'I'm mad' - Bagnaia's major 2025 Ducati admission
MotoGP

'I'm mad' - Bagnaia's major 2025 Ducati admission

by Valentin Khorounzhiy, Simon Patterson
4 min read

Ducati MotoGP rider Pecco Bagnaia says he has accepted that there is a fundamental mismatch between his strengths and those of the 2025 bike - even if it makes him "mad".

Though Bagnaia is just 20 points back from the championship lead after five rounds, the true performance picture is that he has not been the fastest rider at any of those five rounds - and that new team-mate Marc Marquez has consistently shown more pace.

This was true again in Friday practice at Le Mans, even if Bagnaia ended the day a solid third, 0.184s off the pace.

Though much of the new-for-2025 Ducati was discarded in the pre-season, most notably the new engine, what is different has been enough for Bagnaia to feel unsettled in the early stages of the campaign, specifically in terms of corner entry.

He initially felt limited in terms of being able to trigger a controlled rear slide, but now seems more hamstrung by a general front instability that he indicated team-mate Marquez is much more adept at working around.

Pecco Bagnaia, Ducati, MotoGP

And while Bagnaia had hoped the first in-season day of testing at Jerez would provide answers, it hadn't - and he is now resigned to there being no quick fix.

“Finally I understood after six grands prix that what I want from the bike is not there anymore," he summed up on Friday at Le Mans. "So I need to find performance in different ways.

"We tried everything, to find back what I want, that is braking-entry in a more solid way.


Bagnaia qualifying gaps to Marquez

Thailand: 0.173s
Argentina: 0.351s
Austin: 0.523s
Qatar: 1.081s
Spain: 0.112s


"This season I feel much more movement from the front in this area. So today I just tried to adapt myself and do a step by my own [as opposed to by changing the bike], and it worked, finally.

"I am not confident to do it - but it's the only way to be more competitive. I'm a bit- not 'upset', but I feel mad that my greatest point, that was braking-entry, is not anymore a good thing. But it is what it is.”

Bagnaia insisted that just going back to a 2024-spec bike - which is in theory easy to execute, especially as the 2024 engine has been homologated again - is still "not a good idea". He previously acknowledged that Marquez's level of performance shows the potential of the new Ducati Desmosedici.

And he also said both his crew and Ducati are doing an "amazing job" to try to help him.

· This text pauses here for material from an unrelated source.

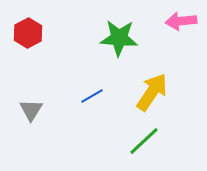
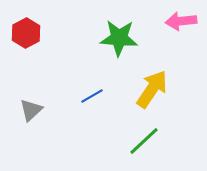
red hexagon: moved 2 px left
yellow arrow: moved 3 px up
gray triangle: rotated 15 degrees clockwise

Pecco Bagnaia, Ducati, MotoGP

But he lamented: "It's not an easy process, because it's from 2020 that I'm riding in this way. The bikes were changing but the feeling was very similar in braking-entry.

"And this season [it is] not. I can't find this feeling back.”

It means his confidence "is not at the top" - and while the current performance level is acceptable, he indicates it is not befitting of what he'd achieved in MotoGP in recent years.

"I'm a rider that in the last four seasons won 30 grands prix, was the one who won the most. I will be happy when I continue winning and [when] I will have the feeling to win again.

"The one I won in Austin was really good for me, but the fastest [rider] was missing [because Marquez crashed]. So I need to fight and win against the fastest - that is Marc this morning. This is the only way to make me happy again, but we've started in a good way here.”

Chassis specs

Pecco Bagnaia and Marc Marquez, Ducati, MotoGP

Ducati introduced a modified chassis in the Jerez test that was also being used on Friday by Marquez as one of his two bikes.

Bagnaia has not had the time to test it out properly and said he might switch to it come Aragon in June - though he presumably means the post-race test rather than the weekend.

But Marquez insisted in any case that the chassis was a Ducati request to try out and not a performance differentiator. Though it carried him to a new record MotoGP lap on Friday, he's convinced that kind of pace was also available from his standard bike.

He says that this newer chassis, rather than bringing an immediate performance boost, is one Ducati engineers believe can offer a higher performance ceiling going forward.

"Why? I don't know," Marquez admitted. "But they told me that. So at the moment I'm trying because I have a good feeling with both bikes - I have the same feeling, this is the most important."

Marquez looked to have a lot of pace in hand through Friday in whichever configuration, and while two riders - Bagnaia and Fabio Quartararo - got within two tenths of his benchmark in the end, they were helped by Marquez going so fast on his first 'qualifying sim' that he decided he could afford to run the second with a medium rear instead of the more performant soft rear.